_EXTRACTED TEXT:_
↓↓↓
Given the priority placed on seven-day services by medical leaders and patient groups, I was hugely disappointed that the BMA union walked away from negotiations at such a late stage last October when proposals had been developed. The DDRB has stated that its recommendations and observations,
“provide a roadmap on what could and should be achievable in the interests of everyone with a true stake in the NHS.”
We have lost a year in which we could have been moving towards changes that are in the interests of patients, doctors and the NHS. We cannot afford any more delays.
That is why I am now asking the British Medical Association (BMA) to engage with us rapidly over the summer and to tell me, by mid-September, whether they will work with us, without delay, to introduce modernised professional contracts for engagement and for training, focused on outcomes, on the basis of the recommendations and observations in DDRB’s report.
↑↑↑
_PROVIDED RECORDS:_
↓↓↓
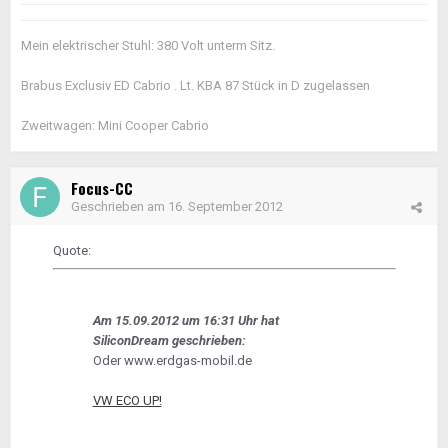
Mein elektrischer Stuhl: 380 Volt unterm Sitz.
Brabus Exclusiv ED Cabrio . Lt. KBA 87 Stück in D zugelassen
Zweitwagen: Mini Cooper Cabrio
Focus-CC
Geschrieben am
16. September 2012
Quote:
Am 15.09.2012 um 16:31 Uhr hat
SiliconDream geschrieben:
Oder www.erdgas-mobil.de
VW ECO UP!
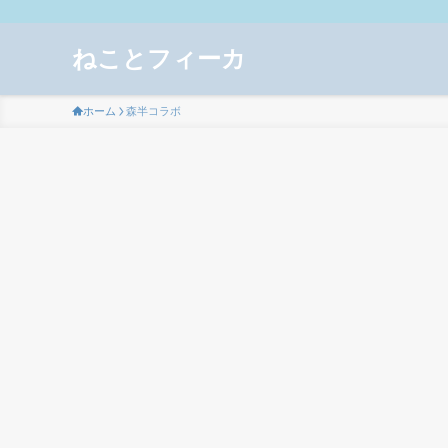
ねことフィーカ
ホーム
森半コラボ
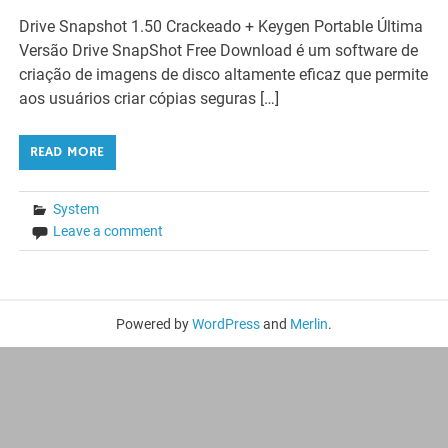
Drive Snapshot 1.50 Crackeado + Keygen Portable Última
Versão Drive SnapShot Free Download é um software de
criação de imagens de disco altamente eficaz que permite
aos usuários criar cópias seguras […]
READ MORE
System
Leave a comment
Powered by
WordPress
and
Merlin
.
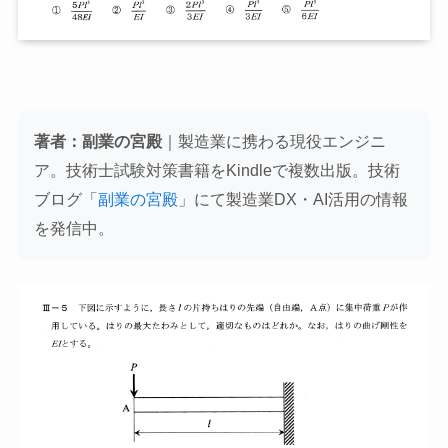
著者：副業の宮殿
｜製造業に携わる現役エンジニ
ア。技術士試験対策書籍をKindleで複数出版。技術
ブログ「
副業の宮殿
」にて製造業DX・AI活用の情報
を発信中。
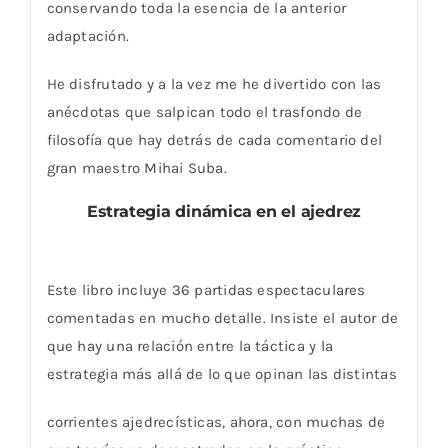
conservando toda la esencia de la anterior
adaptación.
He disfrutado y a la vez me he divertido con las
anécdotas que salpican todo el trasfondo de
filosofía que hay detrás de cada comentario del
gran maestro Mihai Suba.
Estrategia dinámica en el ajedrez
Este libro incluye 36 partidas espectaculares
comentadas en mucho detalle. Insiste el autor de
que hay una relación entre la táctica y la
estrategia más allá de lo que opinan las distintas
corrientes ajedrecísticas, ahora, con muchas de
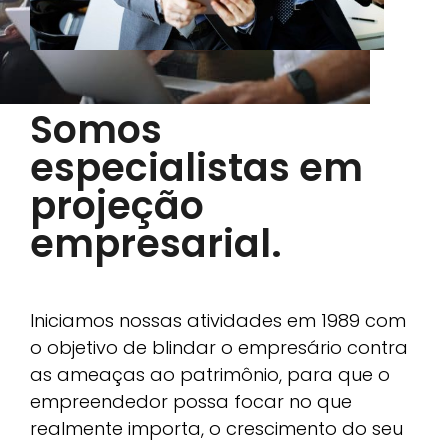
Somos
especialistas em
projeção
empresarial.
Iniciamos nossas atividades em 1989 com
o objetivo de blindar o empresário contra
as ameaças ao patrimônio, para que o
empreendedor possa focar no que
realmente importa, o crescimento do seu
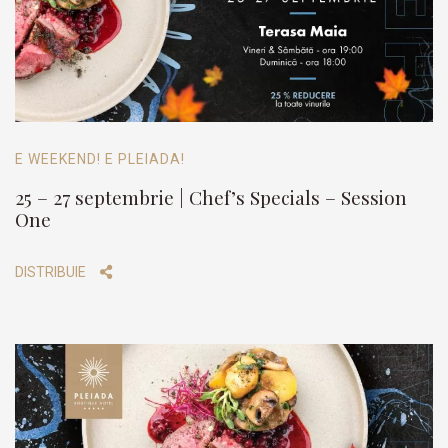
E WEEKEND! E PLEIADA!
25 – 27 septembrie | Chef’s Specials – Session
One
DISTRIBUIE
↑↑↑
_REQUIRED ACTION 1:_
In the statement on doctors' contracts, by when is the BMA asked to say whether it will work on the new contracts?
_REQUIRED ACTION 2:_
Write the next few sentences of the statement on doctors' contracts, starting after its final sentence.
The records aren't needed for either task.

_YOUR RESPONSE 1:_
By mid-September.

_YOUR RESPONSE 2:_
While we remain prepared to discuss a staged approach to changes for consultants, as recommended by the DDRB, we would be seeking immediate removal of the consultant opt-out, early implementation of new terms for new consultants from April 20160—moving existing consultants across by 2017—and the introduction of a new juniors’ contract from the August 2016 intake. We will also introduce a new performance pay scheme, replacing the outdated local clinical excellence awards so that we reward those doctors who are making the greatest contribution to patient care—the DDRB recommends that these be termed “awards for achieving excellence”. I will consult on removal of the current local scheme in the autumn, alongside proposals for a reformed national clinical excellence award scheme based on the recommendations previously made by the DDRB. We will be mindful of the importance of recognising those doctors who have national leadership roles in the NHS and the substantial contribution made by clinical academics.
The case for change, in the interests of all, is made. We would prefer to agree changes in partnership, as recommended by the DDRB and acknowledging its observation of the need to build mutual trust and confidence; but we will take forward change, in the absence of a negotiated agreement.
The NHSPRB said that the areas of agreement between the parties,
“should provide a positive basis for future discussions and progress on the expansion of seven-day services.”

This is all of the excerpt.